A data visualization library focusing on simplicity.
DEPENDENCIES:
- Python 2.7
- Natural Language Tool Kit: http://www.nltk.org/
- Scikit-Learn: http://scikit-learn.org/stable/
- Gensim: http://radimrehurek.com/gensim/
- Barnes-Hut TSNE Implementation: https://github.com/ninjin/barnes-hut-sne
- Web.py: http://webpy.org/install
- Compiling the BH_TSNE implementation to work on your is a bit of a pain - it uses a popular fortran library called CBLAS which will usually be installed on your machine after
- Download the BH_TSNE and in the compile_mac or compile_linux script - figure out where the CBLAS libraries are located in your machine.
- Sometimes you need to change the script as well, not just the CBLAS location.
- The linux command - "locate cblas" might help.
- Recently while setting up bh_tsne on a linux dev server - I had to change the compile_linux file as follows:
CBLAS=/usr/lib64/atlas
g++ sptree.cpp tsne.cpp -o bh_tsne -O3 -I./CBLAS/include -L/usr/lib64/atlas -L./ -lcblas
#g++ sptree.cpp tsne.cpp -o bh_tsne -O3 -I./CBLAS/include -L./ -lcblas
#Original code ^Note this should be used an indicator for the kind of changes you might have to make.
- install anaconda https://store.continuum.io/cshop/anaconda/
- "export PATH=~/anaconda/bin:$PATH" (from http://docs.continuum.io/anaconda/faq.html)
- "conda install gensim"
- "conda install -c https://conda.binstar.org/dmnapolitano web.py"
- in terminal: python -> import nltk -> nltk.download() -> click on corpora -> double click stopwords to download stopwords list
- git clone the bh_tsne repo: -> "./compile_mac" -> copy newly generated script bh_tsne/bh_tsne to Perspectiv folder replacing the default one (which is compiled on a linux box)

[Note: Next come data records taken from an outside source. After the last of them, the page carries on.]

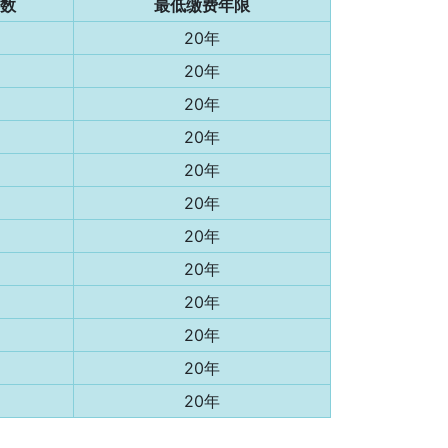
数
最低缴费年限
20年
20年
20年
20年
20年
20年
20年
20年
20年
20年
20年
20年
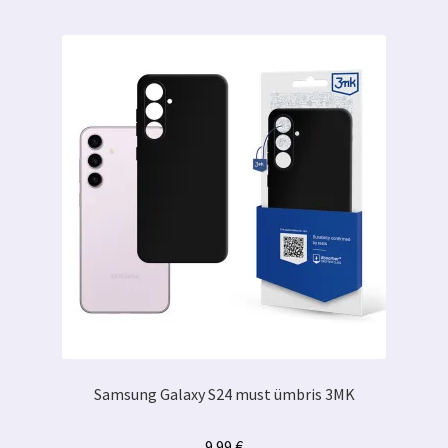
Samsung Galaxy S24 must ümbris 3MK
9.99
€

- Put your plain text data in ./text_data/ folder
- $ python server.py
-
Put all your plain text data in Perspective/text_data/
-
Run: $ python server.py & (This starts the server which will is necessary for recomputation
-
Run: $ python process_data.py (This starts off the initial data processing and populates it in the visuals folder)
-
Run: $ firefox visuals/index.html This should open up the D3 visualization.
-
To recompute subsets. Use the mouse to click and drag over a selection area, click to select, and then click one more time to spark off the recomputation.
(0) TODO: Improve the README
It doesn't seem to be good enough right now, would love some feedback on how to improve it.
(1) TODO: Understanding BH_TSNE and Perplexity
(With very low number of articles, bhtsne errors out citing 'Perplexity too high', right now I'm dealing
with it using a exponential backoff technique to recompute things with a lower perplexity if
the code errors out - the elegantway would be to figure out what perplexity to use computationally)
(2) TODO: What happens during JSON overflow?
Disover limitations of JSON Request Size (Just how much data can we safely send via an Async JQuery request)
Right we haven't hit any barriers related to request size, but if we want to handle massive data sizes
this could be an issue.
(3) TODO: Optimize JSON Request using Indexing
Currently the request is sending over a lot of metadata to the server - this can
be reduced by at least 95% by incorporating consistent indices and sending back concise metadata. Should
allow our prototype to handle a lot more data.
(4) TODO: Automate parameter sizes
Right now the code recomputes word2vec features of an arbitary vector size. Somehow we need to determine
this vector size computationally - same for number of kmeans clusters -
right now I'm using ceil(natural_log(x)).
(5) TODO: Make the second pass configurable
The subset runs after should be made configurable somehow.
(6) TODO: Caching and Precomputation: #DONE
The subset computations can be quite slow for massive data sizes. We might be able to speed things up by
caching some precomputed vectors, either on memory or to disk.
(7) Improve GUI, add navigation: #DONE
The current GUI is very basic, need to add some buttons to make the recomputation more intuitive instead of
trying to invoke it on every third click.
(8) LDA_Multicore Mystery:
I'm not quite sure why, but Multicore LDA is running slower than vanilla LDA. Can't quite figure out why.
Right now both are in the code and the single threaded version has been enabled.
(8) Code Clean and Object Orientation:
Right now, a lot of the codebase is in a mess using global variables caches etc. I want to clean it up and convert it in
into suitable objects to make the system more extensible.